Jeremy Gilbert-Rolfe

Unstretched Paintings 

The unstretched paintings began by accident.  I was in the studio and it was Sunday afternoon, too late to by a piece of plywood and I didn’t have a stretcher, and by a process I’ve forgotten I persuaded myself to work on a scrap of canvas, it would be the first time ever or something that I’d worked on a shape I’d not chosen or determined.  I’d use the scrap as it was.  

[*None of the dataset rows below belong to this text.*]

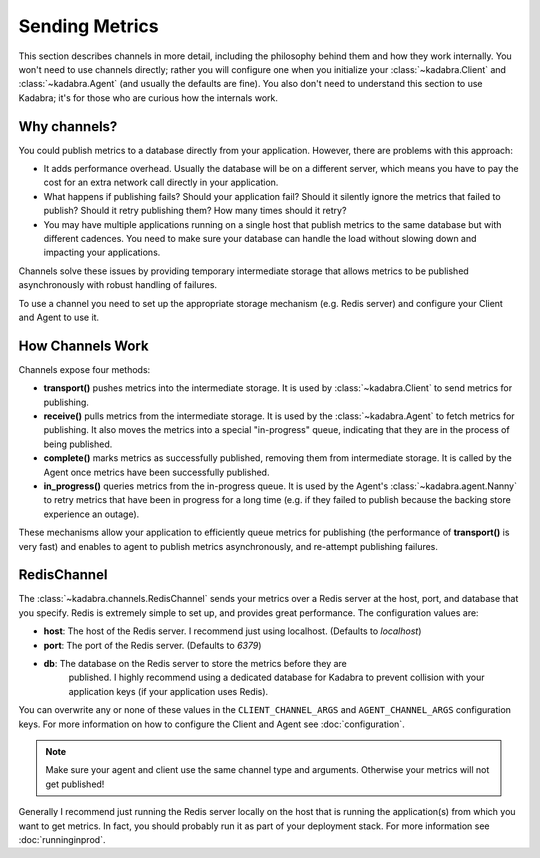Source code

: .. _sending:

Sending Metrics
===============

This section describes channels in more detail, including the philosophy behind
them and how they work internally. You won't need to use channels directly;
rather you will configure one when you initialize your 
:class:`~kadabra.Client` and :class:`~kadabra.Agent` (and usually the defaults
are fine). You also don't need to understand this section to use Kadabra; it's
for those who are curious how the internals work.

Why channels?
-------------

You could publish metrics to a database directly from your application.
However, there are problems with this approach:

- It adds performance overhead. Usually the database will be on a different
  server, which means you have to pay the cost for an extra network call
  directly in your application.
- What happens if publishing fails? Should your application fail? Should it
  silently ignore the metrics that failed to publish? Should it retry
  publishing them? How many times should it retry?
- You may have multiple applications running on a single host that publish 
  metrics to the same database but with different cadences. You need to make
  sure your database can handle the load without slowing down and impacting
  your applications.

Channels solve these issues by providing temporary intermediate storage that
allows metrics to be published asynchronously with robust handling of failures.

To use a channel you need to set up the appropriate storage mechanism (e.g.
Redis server) and configure your Client and Agent to use it.

How Channels Work
-----------------

Channels expose four methods:

- **transport()** pushes metrics into the intermediate storage. It is used by
  :class:`~kadabra.Client` to send metrics for publishing.
- **receive()** pulls metrics from the intermediate storage. It is used by the
  :class:`~kadabra.Agent` to fetch metrics for publishing. It also moves the
  metrics into a special "in-progress" queue, indicating that they are in the
  process of being published.
- **complete()** marks metrics as successfully published, removing them from
  intermediate storage. It is called by the Agent once metrics have been
  successfully published.
- **in_progress()** queries metrics from the in-progress queue. It is used by
  the Agent's :class:`~kadabra.agent.Nanny` to retry metrics that have been
  in progress for a long time (e.g. if they failed to publish because the
  backing store experience an outage).

These mechanisms allow your application to efficiently queue metrics for
publishing (the performance of **transport()** is very fast) and enables to
agent to publish metrics asynchronously, and re-attempt publishing failures.

RedisChannel
------------

The :class:`~kadabra.channels.RedisChannel` sends your metrics over a Redis
server at the host, port, and database that you specify. Redis is extremely
simple to set up, and provides great performance. The configuration values are:

- **host**: The host of the Redis server. I recommend just using localhost.
  (Defaults to `localhost`)
- **port**: The port of the Redis server. (Defaults to `6379`)
- **db**: The database on the Redis server to store the metrics before they are
          published. I highly recommend using a dedicated database for Kadabra
          to prevent collision with your application keys (if your application
          uses Redis).

You can overwrite any or none of these values in the ``CLIENT_CHANNEL_ARGS``
and ``AGENT_CHANNEL_ARGS`` configuration keys. For more information on how to
configure the Client and Agent see :doc:`configuration`.

.. note:: Make sure your agent and client use the same channel type and
          arguments. Otherwise your metrics will not get published!

Generally I recommend just running the Redis server locally on the host that is
running the application(s) from which you want to get metrics. In fact, you
should probably run it as part of your deployment stack. For more information
see :doc:`runninginprod`.
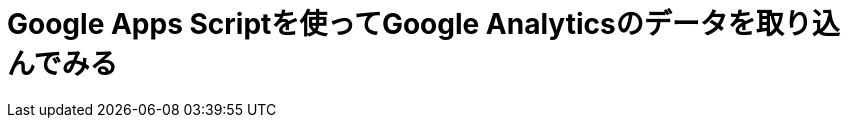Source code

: = Google Apps Scriptを使ってGoogle Analyticsのデータを取り込んでみる
:published_at: 2016-04-16
:hp-alt-title: google-analytics-with-google-apps-script2
:hp-tags: FirstPost,Kato,GoogleAppsScript,GoogleAnalytics,Javascript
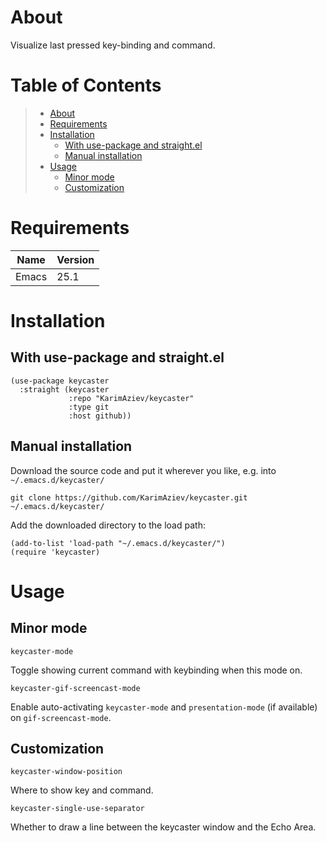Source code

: #+OPTIONS: ^:nil tags:nil

* About

Visualize last pressed key-binding and command.

[[./keycaster-demo.gif][./keycaster-demo.gif]]

* Table of Contents                                       :TOC_2_gh:QUOTE:
#+BEGIN_QUOTE
- [[#about][About]]
- [[#requirements][Requirements]]
- [[#installation][Installation]]
  - [[#with-use-package-and-straightel][With use-package and straight.el]]
  - [[#manual-installation][Manual installation]]
- [[#usage][Usage]]
  - [[#minor-mode][Minor mode]]
  - [[#customization][Customization]]
#+END_QUOTE

* Requirements

| Name  | Version |
|-------+---------|
| Emacs |    25.1 |


* Installation

** With use-package and straight.el
#+begin_src elisp :eval no
(use-package keycaster
  :straight (keycaster
             :repo "KarimAziev/keycaster"
             :type git
             :host github))
#+end_src

** Manual installation

Download the source code and put it wherever you like, e.g. into =~/.emacs.d/keycaster/=

#+begin_src shell :eval no
git clone https://github.com/KarimAziev/keycaster.git ~/.emacs.d/keycaster/
#+end_src

Add the downloaded directory to the load path:

#+begin_src elisp :eval no
(add-to-list 'load-path "~/.emacs.d/keycaster/")
(require 'keycaster)
#+end_src

* Usage

** Minor mode

**** ~keycaster-mode~
Toggle showing current command with keybinding when this mode on.
**** ~keycaster-gif-screencast-mode~
Enable auto-activating ~keycaster-mode~ and ~presentation-mode~ (if available) on =gif-screencast-mode=.
** Customization

**** ~keycaster-window-position~
Where to show key and command.
**** ~keycaster-single-use-separator~
Whether to draw a line between the keycaster window and the Echo Area.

    I made nine of them.  In all of them I used what was there and responded to it.  Some of them seem to me to have a bias, in the shape of the scrap, towards certain kinds of movement (Snake, for instance.)  Others seem to me to have let me think about formlessness in a slightly different way than otherwise, because (as with Formlessness itself) the shape of the canvas is what it is.  Certainly it has a shape that one can describe (although everything is imprecise, so one would have to describe it minutely or broadly) but what does one see?  Unlike the case if it were a stretched rectangle, I don’t think I gave any thought to how the color was altering the shape it was in/on, as would be the case normally, but rather I think if anything I did the reverse.  I put the paint on looking for what shape there was, for once it was vague.  

    These paintings and other things I did and said around that time obliged me then to say what I’ll note here:  I’m interested in ‘formlessness’ as something which is not form, and I distinguish this from the ‘unformed,’ which implies a formlessness that is a condition on the way to final state of a form.